The national average price of gasoline is $2.44 a gallon. That’s $1.02 cheaper than last year at this time, but up 37 cents over the past month.

Other analysts agree that crude is poised to fall sharply – if not all the way to $20 – because it continues to flood into storage for a number of reasons:

– U.S. oil production continues to rise. Companies are cutting back on new drilling, but that won’t reduce supplies until later this year.

– The new oil being produced is light, sweet crude, which is a type many U.S. refineries are not designed to process. Oil companies can’t just get rid of it by sending it abroad, because crude exports are restricted by federal law.

– Foreign oil continues to flow into the U.S., both because of economic weakness in other countries and to feed refineries designed to process heavy, sour crude.

– This is the slowest time of year for gasoline demand, so refiners typically reduce or stop production to perform maintenance. As refiners process less crude, supplies build up.

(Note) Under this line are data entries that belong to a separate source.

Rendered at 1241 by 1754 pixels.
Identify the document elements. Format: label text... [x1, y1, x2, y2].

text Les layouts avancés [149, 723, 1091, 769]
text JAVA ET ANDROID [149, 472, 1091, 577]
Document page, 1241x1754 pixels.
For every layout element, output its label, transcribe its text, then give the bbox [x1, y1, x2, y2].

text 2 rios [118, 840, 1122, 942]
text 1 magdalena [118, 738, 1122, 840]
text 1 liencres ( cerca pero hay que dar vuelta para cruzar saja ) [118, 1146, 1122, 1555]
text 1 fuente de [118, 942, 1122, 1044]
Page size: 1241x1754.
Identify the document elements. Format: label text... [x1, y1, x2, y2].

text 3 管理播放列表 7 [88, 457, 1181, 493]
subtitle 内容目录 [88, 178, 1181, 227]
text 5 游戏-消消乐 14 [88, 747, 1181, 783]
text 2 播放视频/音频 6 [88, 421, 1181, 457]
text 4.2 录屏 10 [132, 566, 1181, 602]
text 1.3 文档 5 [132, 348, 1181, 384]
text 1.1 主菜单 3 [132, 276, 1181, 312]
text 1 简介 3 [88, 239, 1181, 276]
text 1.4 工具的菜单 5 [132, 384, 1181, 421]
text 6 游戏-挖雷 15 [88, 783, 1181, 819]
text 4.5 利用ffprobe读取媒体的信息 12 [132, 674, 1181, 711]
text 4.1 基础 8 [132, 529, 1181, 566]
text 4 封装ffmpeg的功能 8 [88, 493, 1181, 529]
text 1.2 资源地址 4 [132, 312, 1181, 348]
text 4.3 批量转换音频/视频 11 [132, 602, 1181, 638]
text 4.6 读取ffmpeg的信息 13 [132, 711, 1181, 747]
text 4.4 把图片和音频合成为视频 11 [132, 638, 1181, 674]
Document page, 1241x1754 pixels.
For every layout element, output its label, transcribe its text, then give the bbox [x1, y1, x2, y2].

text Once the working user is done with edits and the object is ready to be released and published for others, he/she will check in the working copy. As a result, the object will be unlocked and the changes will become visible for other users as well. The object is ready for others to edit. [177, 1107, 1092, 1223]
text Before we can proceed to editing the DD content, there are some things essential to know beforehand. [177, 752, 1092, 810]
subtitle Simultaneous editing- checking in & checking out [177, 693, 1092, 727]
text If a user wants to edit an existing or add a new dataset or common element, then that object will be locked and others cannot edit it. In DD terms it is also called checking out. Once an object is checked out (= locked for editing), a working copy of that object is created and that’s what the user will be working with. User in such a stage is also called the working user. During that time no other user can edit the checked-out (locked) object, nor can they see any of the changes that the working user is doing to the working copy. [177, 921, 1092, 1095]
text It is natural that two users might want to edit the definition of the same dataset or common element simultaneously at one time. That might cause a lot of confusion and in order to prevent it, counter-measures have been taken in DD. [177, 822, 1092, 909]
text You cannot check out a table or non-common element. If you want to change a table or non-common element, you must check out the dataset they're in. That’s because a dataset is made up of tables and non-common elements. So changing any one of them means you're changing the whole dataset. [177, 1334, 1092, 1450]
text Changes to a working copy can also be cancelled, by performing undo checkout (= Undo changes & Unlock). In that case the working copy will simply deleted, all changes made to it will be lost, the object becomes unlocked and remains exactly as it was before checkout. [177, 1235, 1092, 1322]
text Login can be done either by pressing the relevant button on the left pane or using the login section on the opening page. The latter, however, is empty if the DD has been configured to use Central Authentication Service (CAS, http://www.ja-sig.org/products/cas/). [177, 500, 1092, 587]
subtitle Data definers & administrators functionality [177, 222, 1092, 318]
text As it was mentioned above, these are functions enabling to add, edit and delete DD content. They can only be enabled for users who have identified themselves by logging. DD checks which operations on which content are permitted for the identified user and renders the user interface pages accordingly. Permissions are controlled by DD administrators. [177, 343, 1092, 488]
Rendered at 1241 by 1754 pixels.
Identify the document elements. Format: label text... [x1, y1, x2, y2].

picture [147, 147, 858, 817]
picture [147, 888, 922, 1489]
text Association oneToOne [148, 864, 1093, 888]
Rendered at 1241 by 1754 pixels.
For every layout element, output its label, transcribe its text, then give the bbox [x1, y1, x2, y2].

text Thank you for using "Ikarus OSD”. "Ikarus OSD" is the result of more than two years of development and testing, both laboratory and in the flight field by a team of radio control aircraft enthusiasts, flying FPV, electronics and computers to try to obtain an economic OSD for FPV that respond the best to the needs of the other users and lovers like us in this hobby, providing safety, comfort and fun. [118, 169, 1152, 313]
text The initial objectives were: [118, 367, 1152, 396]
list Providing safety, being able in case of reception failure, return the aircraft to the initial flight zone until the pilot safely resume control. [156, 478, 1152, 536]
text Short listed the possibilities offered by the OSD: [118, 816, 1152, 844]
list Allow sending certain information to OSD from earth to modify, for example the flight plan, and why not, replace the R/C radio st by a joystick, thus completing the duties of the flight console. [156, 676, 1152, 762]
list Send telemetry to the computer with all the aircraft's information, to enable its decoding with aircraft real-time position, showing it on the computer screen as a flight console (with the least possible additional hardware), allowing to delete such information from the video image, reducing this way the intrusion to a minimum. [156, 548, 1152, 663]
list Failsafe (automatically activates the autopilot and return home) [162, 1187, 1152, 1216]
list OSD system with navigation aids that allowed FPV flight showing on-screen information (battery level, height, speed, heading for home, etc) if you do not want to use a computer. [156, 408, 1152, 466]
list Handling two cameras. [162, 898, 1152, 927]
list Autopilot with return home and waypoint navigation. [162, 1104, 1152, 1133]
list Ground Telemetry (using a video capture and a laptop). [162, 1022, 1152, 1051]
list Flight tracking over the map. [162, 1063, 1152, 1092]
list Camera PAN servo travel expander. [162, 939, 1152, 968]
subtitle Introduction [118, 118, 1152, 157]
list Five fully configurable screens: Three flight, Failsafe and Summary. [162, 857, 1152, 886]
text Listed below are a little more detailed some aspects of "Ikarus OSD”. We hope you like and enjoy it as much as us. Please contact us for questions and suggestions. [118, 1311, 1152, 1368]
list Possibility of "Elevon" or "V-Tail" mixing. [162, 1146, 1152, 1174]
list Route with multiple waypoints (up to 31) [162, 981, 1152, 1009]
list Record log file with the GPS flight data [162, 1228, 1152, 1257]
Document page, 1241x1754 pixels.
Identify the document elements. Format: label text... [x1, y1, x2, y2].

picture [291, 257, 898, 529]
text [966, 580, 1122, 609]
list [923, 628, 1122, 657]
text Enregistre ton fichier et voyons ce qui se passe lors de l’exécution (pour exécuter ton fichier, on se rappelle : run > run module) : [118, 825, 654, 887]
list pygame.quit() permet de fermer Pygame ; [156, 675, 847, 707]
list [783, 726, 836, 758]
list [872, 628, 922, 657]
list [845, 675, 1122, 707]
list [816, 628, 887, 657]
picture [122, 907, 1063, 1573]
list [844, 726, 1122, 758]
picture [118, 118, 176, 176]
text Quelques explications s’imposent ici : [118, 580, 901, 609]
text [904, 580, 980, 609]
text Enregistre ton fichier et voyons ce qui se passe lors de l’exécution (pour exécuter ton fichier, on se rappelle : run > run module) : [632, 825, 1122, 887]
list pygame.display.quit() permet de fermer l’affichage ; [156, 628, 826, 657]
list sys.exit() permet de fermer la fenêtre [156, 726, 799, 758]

– Oil investors are making money buying and storing oil because of the difference between the current price of oil and the price for delivery in far-off months. An investor can buy oil at $50 today and enter into a contract to sell it for $59 in December, locking in a profit even after paying for storage during those months.

The delivery point for most of the oil traded in the U.S. is Cushing, a city of about 8,000 people halfway between Oklahoma City and Tulsa at an intersection of several pipelines. The city is dotted with tanks that can, in theory, hold 85 million barrels of oil, according to the Energy Department, though some of those tanks are used for blending or feeding pipelines, not for storing oil.

The market data provider Genscape, which flies helicopters equipped with infrared cameras and other technology over Cushing twice a week to measure storage levels, estimates Cushing is two-thirds full.

Hillary Stevenson, who manages storage, pipeline and refinery monitoring for Genscape, says Cushing could be full by mid-April. Supplies are increasing at “the highest rate we have ever seen at Cushing,” she says.

Full tanks – or super-low prices – are not a sure thing. New storage is under construction at Cushing, and there are large storage terminals near Houston, in St. James, Louisiana, and elsewhere around the country that will probably begin to take in more oil as prices fall far enough to cover the cost of transporting the oil.

Also, drillers are quickly cutting back because oil prices have plummeted from $107 a barrel in June. And demand is showing signs of rising.

Despite the enormous increase in crude stocks reported Wednesday, inventories of gasoline did not rise and diesel fuel inventories have fallen slightly over the past two weeks. That leads some to conclude that demand for crude could soon pick up, easing the surplus somewhat.

But many analysts believe oil prices will fall through the spring, before summer drivers start to relieve the glut.